[Estratto del documento]:
'''

Il Tribunale ricorda come la direttiva Ue 2020/739 del 3 giugno 2020 abbia incluso il Covid-19 tra gli agenti biologici da cui è obbligatoria la protezione anche negli ambienti di lavoro. Rientra quindi tra i doveri di protezione e sicurezza sui luoghi di lavoro, dettati dal D.lgs 81/2008, quello di tutelare i lavoratori da agenti di rischio esterni. Non basta più l’uso delle mascherine, come invocato dalle due ricorrenti, per proteggersi adeguatamente. Così come il datore di lavoro non è tenuto a fornire al lavoratore ulteriori informazioni sui rischi/benefici della vaccinazione, trattandosi di informazioni ormai notorie.

Nel caso di specie, a presentare il ricorso erano state due fisioterapiste di una Rsa, assunte da una cooperativa di Modena che le aveva sospese senza retribuzione a seguito del loro rifiuto di vaccinarsi. La sospensione era avvenuta prima dell’entrata in vigore del Decreto legge 44/2021, che ha imposto l’obbligo di vaccinazione per il personale sanitario, e che, non avendo efficacia retroattiva, non poteva applicarsi in questo caso.

Il Tribunale ricostruisce allora la vicenda in via generale, delineando il quadro della normativa esistente. Anche se il rifiuto a vaccinarsi non può dar luogo a sanzioni disciplinari, può comportare però conseguenze sul piano della valutazione oggettiva dell’idonenità alla mansione. Così, per chi lavora a contatto col pubblico oppure in spazi chiuso vicino ad altri colleghi, la mancata vaccinazione può costituire un motivo per sospendere il lavoratore senza retribuzione.

Non trova pregio neppure l’asserita violazione della privacy delle lavoratrici che avevano sottoscritto il consenso informato sulla mancata sottoposizione al vaccino, che può essere valutata dal medico aziendale per stabilire l’inidoneità del lavoratore alla mansione. Il diritto alla libertà di autodeterminazione, spiega l’Ordinanza, deve essere bilanciato con altri diritti di rilievo costituzionale, come la salute dei clienti, degli altri dipendenti e il principio di libera iniziativa economica fissato dall’articolo 41 della Costituzione.

In definitiva, se il datore di lavoro non dispone di mansioni che non prevedano contatti con l’utenza, può decidere di sospendere chi non voglia vaccinarsi. Il principio di solidarietà collettiva grava su tutti (compresi i lavoratori) e rende legittima la scelta del datore di lavoro di allontanare momentaneamente il lavoratore non vaccinato. “Tutti gli studi clinici condotti finora – conclude il provvedimento – hanno dimostrato l’efficacia dei vaccini nella prevenzione del Covid-19. La circostanza che le autorità regolatorie abbiano autorizzato la somministrazione del vaccino a partire da 12 anni serve a escludere la natura sperimentale dello stesso, rafforzata dal fatto che allo stato non ci sono evidenze scientifiche che provino il rischio di danni irreversibili a lungo termine”.

'''

Nell'estratto sulla sospensione dei lavoratori non vaccinati, quale decreto legge ha imposto l'obbligo di vaccinazione per il personale sanitario? Le voci riportate qui sotto non sono necessarie.

[Dati mostrati]:
'''

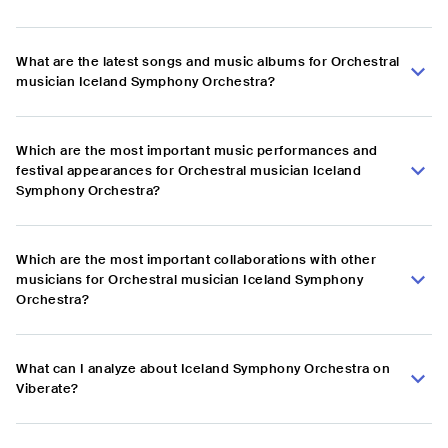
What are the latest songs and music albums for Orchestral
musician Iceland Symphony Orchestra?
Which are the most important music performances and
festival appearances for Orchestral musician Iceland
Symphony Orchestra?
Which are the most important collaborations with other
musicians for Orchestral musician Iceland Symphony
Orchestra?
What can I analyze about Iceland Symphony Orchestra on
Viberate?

'''
'''

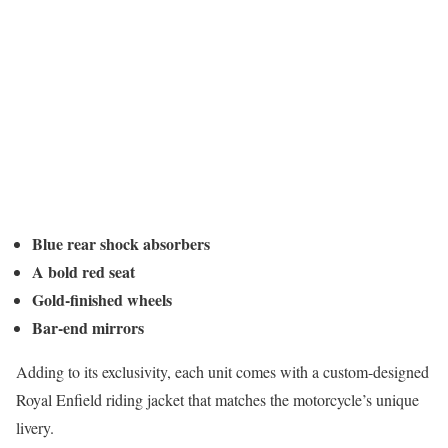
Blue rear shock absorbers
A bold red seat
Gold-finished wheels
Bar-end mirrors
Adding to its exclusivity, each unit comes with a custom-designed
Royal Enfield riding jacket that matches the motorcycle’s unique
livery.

'''

[Risultato del compito]:
Il Decreto legge 44/2021.